Fiction: La tête dans les étoiles (terminée)

Si vous ne réalisez pas vos rêves, qui le fera à votre place ?
Général | Mots: 1845 | Comments: 0
Version imprimable
Aller au
Nejeri (Féminin), le 08/01/2012
...



Chapitre 1: One-shot



J'ai un pouvoir. Un drôle de pouvoir. Certains l'appellent malédiction, d'autres don : j'ai choisi la deuxième option depuis longtemps déjà. Si je n'ai pas confiance en moi, qui le fera ?
Au fil des jours, des mois, des années, c'est devenu un rêve, mon rêve, comme celui d'autres personnes, c'est devenu mon but, ma raison de vivre.
Je ne suis pas né avec, comme d'autres, j'ai appris à le faire, à le comprendre et à le développer. Mais ça remonte à tellement de temps que j'ai l'impression de l'avoir depuis toujours. Il était là, au fond de moi, et il dormait, n'attendant qu'une étincelle pour se réveiller.

L'étincelle remonte à plusieurs années. Onze, pour être précis. Cette date est ancrée dans ma mémoire, marquée au fer rouge, pour toujours. C'est comme ça.

L'histoire commence un mercredi après-midi pluvieux. Toutes les histoires d'enfance n'ont-elles pas eu lieu ce jour, lorsque l'imagination de l'enfant est décuplée par l'ennui ? La mienne commence ainsi. J'étais... Mais il faut installer les personnages. Ca aide à mettre dans l'ambiance, à préparer le lecteur, à rentrer dans l'histoire. Et puis, je ne crache pas sur un petit retour en arrière, au plus profond de mes souvenirs, à l'époque où je n'étais qu'un garçon comme les autres.

J'étais un écolier solitaire, petit enfant fragile aux courts cheveux bruns et au visage blafard, j'étais un écolier qui vivait à travers les autres, le genre d'enfant qui, assis dans un coin, regarde jouer ses camarades avec une jalousie mêlée d'admiration. Je n'étais pas malheureux, et je ne regrette rien ; j'avais appris à accepter et une fois que quelque chose est défini... plus rien ne peut l'enlever.

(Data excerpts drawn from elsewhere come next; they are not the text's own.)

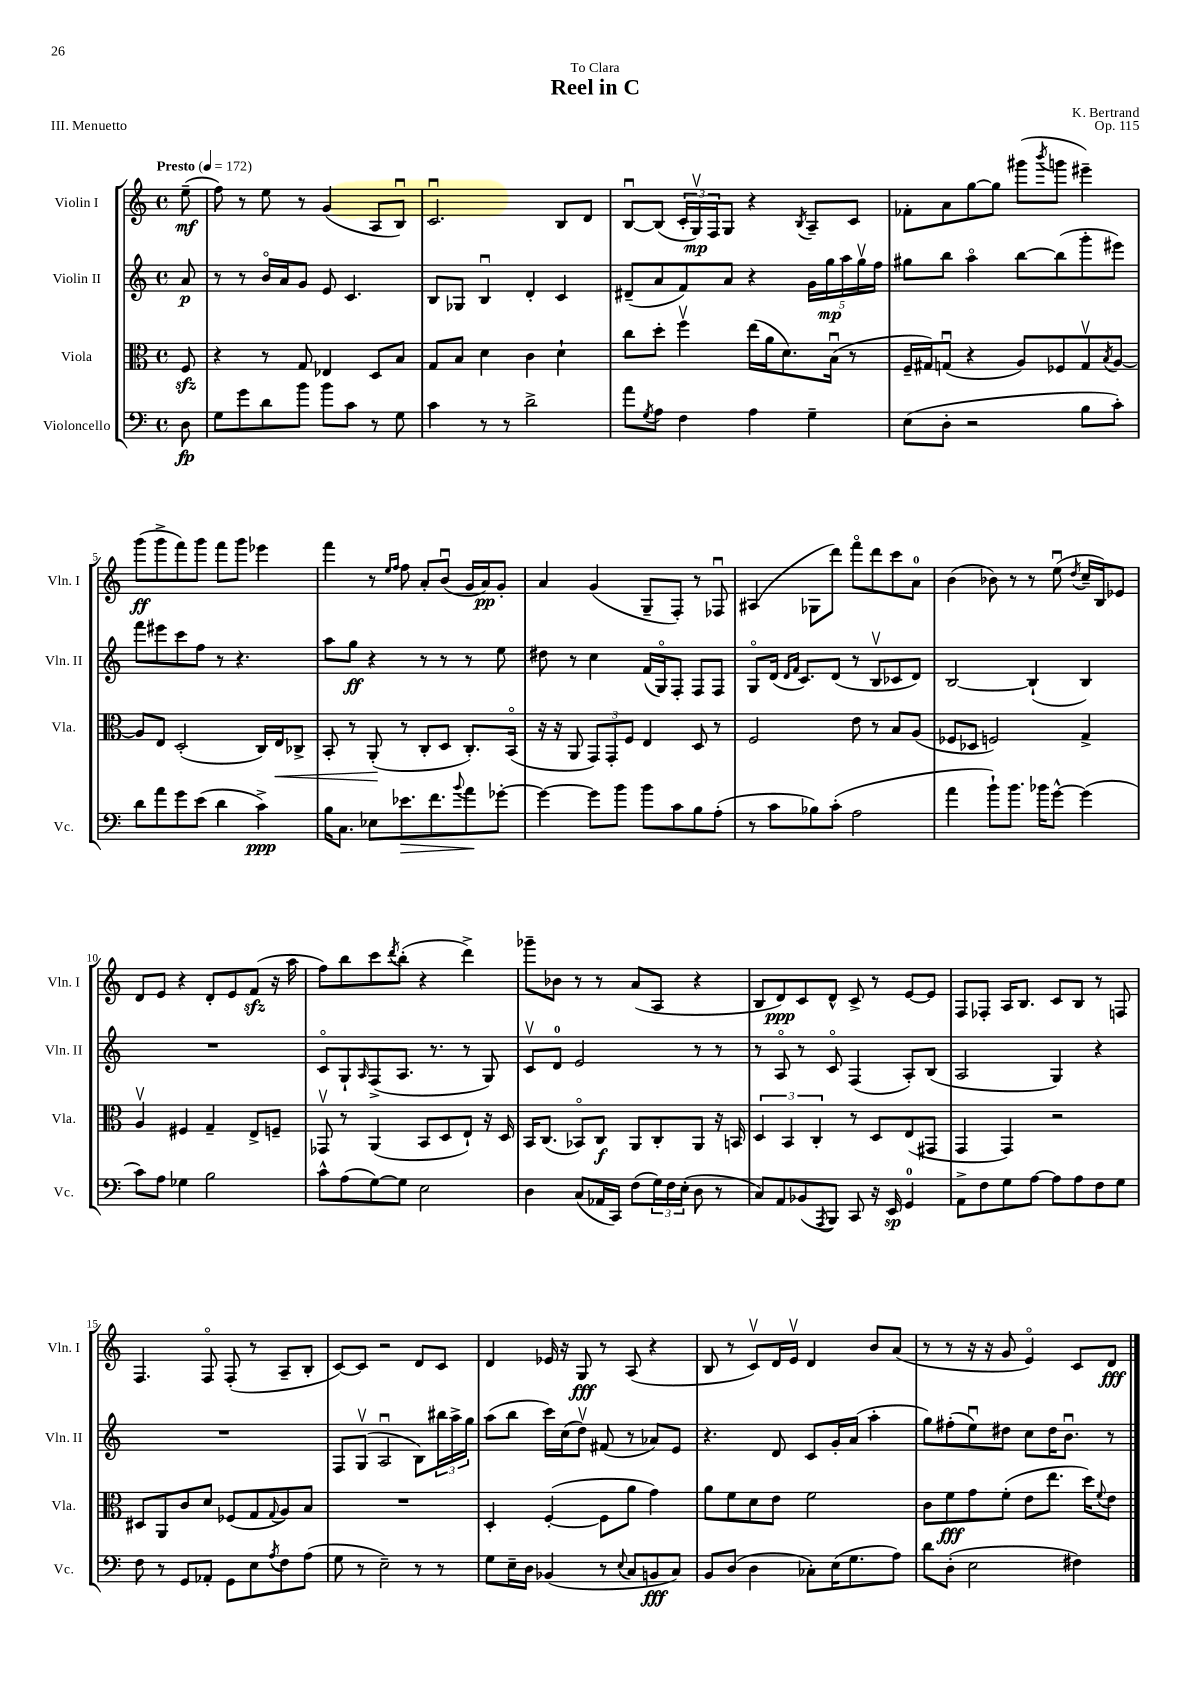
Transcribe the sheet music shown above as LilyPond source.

\header { title = "Reel in C" composer = "K. Bertrand" dedication = "To Clara" opus = "Op. 115" piece = "III. Menuetto" }
<<
\new StaffGroup <<
\new Staff = "s0" \with { instrumentName = "Violin I" shortInstrumentName = "Vln. I" } {
    \clef treble \key c \major \defaultTimeSignature \time 4/4 \partial 8 \tempo "Presto" 4 = 172
    e''8--\mf( |
    f''8) r8 e''8 r8 g'4( a8 b8\downbow) |
    c'2.\downbow b8 d'8 |
    b8~\downbow b8( \tuplet 3/2 { c'16-. g16\upbow\mp) f16 } g8 r4 \acciaccatura { b8 } a8-- c'8 |
    fes'8-. a'8 g''8~ g''8 gis'''8( \acciaccatura { b'''8 } g'''8 eis'''4--) |
    g'''8\ff( g'''8-> f'''8) g'''8 f'''8 g'''8 ees'''4 |
    f'''4 r8 \grace { e''16 f''16 } f''8 a'8-. b'8\downbow( g'16 a'16\pp) g'8-. |
    a'4 g'4( g8-- f8-.) r8 fes8\downbow |
    ais4( ges8 d'''8) f'''8\flageolet d'''8 c'''8 a'8-0 |
    b'4( bes'8) r8 r8 e''8\downbow( \acciaccatura { d''8 } c''16-- b16) ees'8 |
    d'8 e'8 r4 d'8-. e'8 f'8\sfz( r16 a''16 |
    f''8) b''8 c'''8 \acciaccatura { d'''8 } b''8-.( r4 d'''4->) |
    ges'''8-- bes'8 r8 r8 a'8( a8 r4 |
    b8 d'8\ppp) c'8 d'8-^ c'8-> r8 e'8~ e'8 |
    f8 fes8-. a16 b8. c'8 b8 r8 f8 |
    f4. f8\flageolet f8-.( r8 a8-- b8-. |
    c'8~) c'8 r2 d'8 c'8 |
    d'4 ees'16 r16 g8\fff r8 a8( r4 |
    b8 r8 c'8\upbow) d'16 e'16\upbow d'4 b'8 a'8( |
    r8 r8 r16 r16 g'8 e'4\flageolet) c'8 d'8\fff \bar "|." |
}
\new Staff = "s1" \with { instrumentName = "Violin II" shortInstrumentName = "Vln. II" } {
    \clef treble \key c \major \defaultTimeSignature \time 4/4 \partial 8
    a'8\p |
    r8 r8 b'16\flageolet a'16 g'8 e'8 c'4. |
    b8 ges8 b4\downbow d'4-. c'4 |
    dis'8--( a'8 f'8) a'8 r4 \tuplet 5/4 { g'16 g''16\mp a''16 g''16\upbow f''16 } |
    gis''8 b''8 a''4\flageolet b''8~ b''8( g'''8-. eis'''8) |
    f'''8 eis'''8 c'''8 f''8 r8 r4. |
    a''8 g''8\ff r4 r8 r8 r8 e''8 |
    dis''8 r8 c''4 f'16( g16\flageolet) f8-. f8 f8 |
    g8\flageolet d'16( \grace { d'16 f'16 } c'8.) d'8( r8 b8\upbow ces'8 d'8) |
    b2~ b4-!( b4) |
    R1 |
    c'8\flageolet g8-! \grace { a16 } f8->( a8. r8. r8 g8) |
    c'8\upbow d'8-0 e'2 r8 r8 |
    r8 a8\flageolet r8 c'8\flageolet f4( a8-.) b8( |
    a2 g4) r4 |
    R1 |
    f8 g8\upbow( a2\downbow b8) \tuplet 3/2 { bis''16 a''16-> g''16 } |
    a''8( b''8 c'''16) c''16( d''8\upbow) fis'8( r8 aes'8) e'8 |
    r4. d'8 c'8 g'16-. a'16( a''4-. |
    g''8) fis''8-.( e''8\downbow) dis''8 c''8 dis''16 b'8.\downbow r8 \bar "|." |
}
\new Staff = "s2" \with { instrumentName = "Viola" shortInstrumentName = "Vla." } {
    \clef alto \key c \major \defaultTimeSignature \time 4/4 \partial 8
    f8\sfz |
    r4 r8 g8 ees4 d8 b8 |
    g8 b8 d'4 c'4 d'4-! |
    c''8 d''8-. f''4\upbow e''16( a'16 d'8.) b16\downbow( r8 |
    f16-- gis16) g8\downbow( r4 a8) fes8 g8\upbow \acciaccatura { b8 } a8~ |
    a8 e8 d2-.( c16) e16\< ces8-> |
    b,8-. r8 a,8-.\!( r8 c8-. d8 c8.-.) b,16\flageolet( |
    r16 r16 a,8 \tuplet 3/2 { g,8) g,8-. f8 } e4 d8 r8 |
    f2 e'8 r8 b8 a8( |
    fes8 des8 f2) g4-> |
    a4\upbow fis4 g4-- e8-> f8-- |
    ges,8\upbow r8 a,4( b,8 d8 e8-!) r16 d16 |
    b,16 c8.( bes,8\flageolet) c8\f a,8 c8-. a,8 r16 b,16 |
    \tuplet 3/2 { d4 b,4 c4-. } r8 d8 e8( gis,8 |
    g,4 g,4) r2 |
    dis8 a,8 c'8 d'8 fes8( g8 \appoggiatura { g8 } a8) b8 |
    R1 |
    d4-. f4~-.( f8 a'8 g'4) |
    a'8 f'8 d'8 e'8 f'2 |
    c'8 f'8\fff g'8 f'8-.( e'8 e''8. d''16) \appoggiatura { f'8 } e'8 \bar "|." |
}
\new Staff = "s3" \with { instrumentName = "Violoncello" shortInstrumentName = "Vc." } {
    \clef bass \key c \major \defaultTimeSignature \time 4/4 \partial 8
    d8\fp |
    g8 g'8 d'8 b'8 b'8 c'8 r8 g8 |
    c'4 r8 r8 d'2-> |
    a'8 \acciaccatura { g8 } a8 f4 a4 g4-- |
    e8( d8-. r2 b8 c'8-.) |
    d'8 a'8 g'8 e'8( d'4 c'4->\ppp) |
    b16 c8. ees8 ees'8.\> f'8. \appoggiatura { b'8 } a'8\! ges'8~-. |
    ges'4~ ges'8 b'8 b'8 c'8 b8 a8-.( |
    r8 c'8 bes8) c'8-.( a2 |
    a'4 b'8-!) b'8. bes'16 g'8~-^ g'4( |
    c'8) a8 ges4 b2 |
    c'8-^ a8( g8~) g8 e2 |
    d4 c8( aes,16 c,16) f8( \tuplet 3/2 { g16) f16 e16-.( } d8 r8 |
    c8) a,8 bes,8( \acciaccatura { a,,8 } b,,8) c,8 r16 e,16\sp g,4-0 |
    a,8-> f8 g8 a8~ a8 a8 f8 g8 |
    f8 r8 g,8 aes,8-. g,8 e8 \acciaccatura { a8 } f8 a8( |
    g8 r8 e2--) r8 r8 |
    g8 e16-- d16 bes,4( r8 \appoggiatura { e8 } c8 b,8\fff c8) |
    b,8 d8( d4 ces8-.) e16( g8. a8) |
    d'8 d8-.( e2 fis4) \bar "|." |
}
>>
>>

Après cette brève présentation, revenons à l'histoire. Un mercredi pluvieux donc... J'étais dans ma période "essai", cette période que traversent tous les enfants et où ils essaient toutes les activités possibles, à la recherche de celle qui les fera vibrer et à laquelle ils consacreront toute leur vie. Passé par la natation, l'escrime, la guitare et la cuisine sans trouver mon domaine de prédilection, j'avais commencé le judo cette année. Justement, aujourd'hui aurais du être un cours de judo comme les autres, et sans l'absence grippale de mon professeur, j'aurais été de quatorze heures à seize heures à abattre mes adversaires sur le tatami. Grippe égale pas de judo, pas de judo égale manque d'activité et manque d'activité égale ennui. Cette équation, j'avais beau n'être qu'en CP, je l'avais calculée et résolue tout seul. Sans en tirer une fierté inconsidérée.

Assis négligemment sur ma chaise, le bras pendant, les jambes croisées, je laissais flotter mon regard sur ma chambre, comme si j'essayais d'en apprendre par coeur chaque relief et chaque ombre.
La fenêtre était fermée, bien sûr, et couverte de longues traînées de pluie ; le vent pluvieux fouettait les branches de l'arbre planté dans la cour, et lors de quelques bourrasques plus puissantes, les feuilles venaient s'aplatir contre le vitre dans un son de lanières de fouet.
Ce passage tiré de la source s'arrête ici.